** Texto fornecido **
◇ ◇ ◇

DOIS
PERDIDOS NUMA NOITE SUJA: uma exposição cênica do corpo social
Está
em cartaz no Teatro de Arena Eugênio Kusnet o espetáculo DOIS PERDIDOS NUMA
NOITE SUJA do dramaturgo brasileiro Plinio Marcos e realização da CIA.
Teatroendoscópico de Santo André: Com Daniel Gregório (na noite de sexta-feira
dia 17/02 vi com Ícaro Rodriguês substituindo o mesmo) e Glauber Pereira. Quem
assina a direção é Flávio Marin.
A
peça foi escrita pelo Plínio Marcos em 1966 e de lá para cá muita coisa mudou no
que se refere ao mundo e, principalmente, ao Brasil, para não falar de São
Paulo. Entretanto, isso não quer dizer que a peça tenha se tornado obsoleta,
pelo contrário, tornou-se uma exposição cênica apurada do corpo social, se não
pela semelhança com os dias atuais, pelo seu papel de um arquivo fotográfico
poético (vou chamar assim) que nos ajuda a descortinar as mudanças ocorridas
tanto na constituição do “individuo marginal” e excluído quanto na conformação
da sociedade atual. Os personagens (Paco e Tonho) que o dramaturgo criou
através de uma observação polida da realidade social e por meio da sua escrita representavam
tipos sociais, dito de outra forma, eram representações sociais, descrições
parciais de uma dada realidade. Mas que apesar disso adequadas para o objetivo
proposto, a saber, o de falar sobre a sociedade. Ou se quiser, o de falar sobre
aqueles que são excluídos, marginalizados pela mesma. Permitindo, desse modo, inferir
o todo que é a sociedade.

◇ ◇ ◇

** Dados registrados **
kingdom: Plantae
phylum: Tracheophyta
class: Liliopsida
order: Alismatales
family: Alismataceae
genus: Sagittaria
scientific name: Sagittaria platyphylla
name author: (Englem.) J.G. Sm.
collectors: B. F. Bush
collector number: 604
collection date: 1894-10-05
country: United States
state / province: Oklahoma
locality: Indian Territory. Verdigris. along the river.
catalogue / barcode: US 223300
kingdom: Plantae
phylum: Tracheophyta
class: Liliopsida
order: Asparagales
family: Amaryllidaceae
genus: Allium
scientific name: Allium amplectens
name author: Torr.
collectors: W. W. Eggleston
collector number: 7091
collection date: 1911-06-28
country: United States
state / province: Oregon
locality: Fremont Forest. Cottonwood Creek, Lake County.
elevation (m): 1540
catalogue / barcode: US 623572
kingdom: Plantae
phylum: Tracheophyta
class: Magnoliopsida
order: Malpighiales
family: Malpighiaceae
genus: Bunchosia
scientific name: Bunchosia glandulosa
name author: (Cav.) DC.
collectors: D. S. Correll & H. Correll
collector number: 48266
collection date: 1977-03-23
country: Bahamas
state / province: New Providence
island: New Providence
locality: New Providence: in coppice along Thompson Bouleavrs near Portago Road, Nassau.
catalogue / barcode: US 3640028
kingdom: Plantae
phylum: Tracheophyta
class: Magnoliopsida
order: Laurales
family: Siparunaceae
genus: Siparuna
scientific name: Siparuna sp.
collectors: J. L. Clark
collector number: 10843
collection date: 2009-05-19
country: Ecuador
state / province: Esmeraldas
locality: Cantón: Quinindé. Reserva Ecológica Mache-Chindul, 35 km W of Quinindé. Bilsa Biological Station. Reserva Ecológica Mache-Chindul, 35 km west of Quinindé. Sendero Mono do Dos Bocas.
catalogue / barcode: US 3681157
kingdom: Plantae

◇ ◇ ◇

** Tarefa 1 **
Nas linhas das plantas, troque "locality" por "place" no trecho que começa na linha com "country: Bahamas" e vai até o fim das linhas. Escreva de novo só esse trecho, sem mudar mais nada.
** Tarefa 2 **
Retome o texto sobre a peça e siga escrevendo a partir do ponto em que ele termina.
O texto sobre a peça e as linhas vêm de fontes diferentes.

** Resultado final 1 **
country: Bahamas
state / province: New Providence
island: New Providence
place: New Providence: in coppice along Thompson Bouleavrs near Portago Road, Nassau.
catalogue / barcode: US 3640028
kingdom: Plantae
phylum: Tracheophyta
class: Magnoliopsida
order: Laurales
family: Siparunaceae
genus: Siparuna
scientific name: Siparuna sp.
collectors: J. L. Clark
collector number: 10843
collection date: 2009-05-19
country: Ecuador
state / province: Esmeraldas
place: Cantón: Quinindé. Reserva Ecológica Mache-Chindul, 35 km W of Quinindé. Bilsa Biological Station. Reserva Ecológica Mache-Chindul, 35 km west of Quinindé. Sendero Mono do Dos Bocas.
catalogue / barcode: US 3681157
kingdom: Plantae

** Resultado final 2 **
Parece-me
que o Plinio Marcos na sua dramaturgia não deixa barato e não faz concessões ao
criar os dois. Pois da sua escrita-fala-boca o que se chega e se escuta são
palavras cortantes que ajudam na construção de personagens-carnes, corpos-vida
e não espectros de uma realidade. Basta ver a intensidade que cada personagem
exige dos artistas para o êxito da sua corporificação. Um trabalho árduo, um
trabalho de escultor do ator para que não caia numa dramatização clichê e nem
fique aquém da força que cada personagem-corpo-carne suscita. Um trabalho
ficcional que não é um mero colocar-se no lugar do outro, mas o de experimentar
forças abrir-se a outros mundos, a outras intensidades de vida.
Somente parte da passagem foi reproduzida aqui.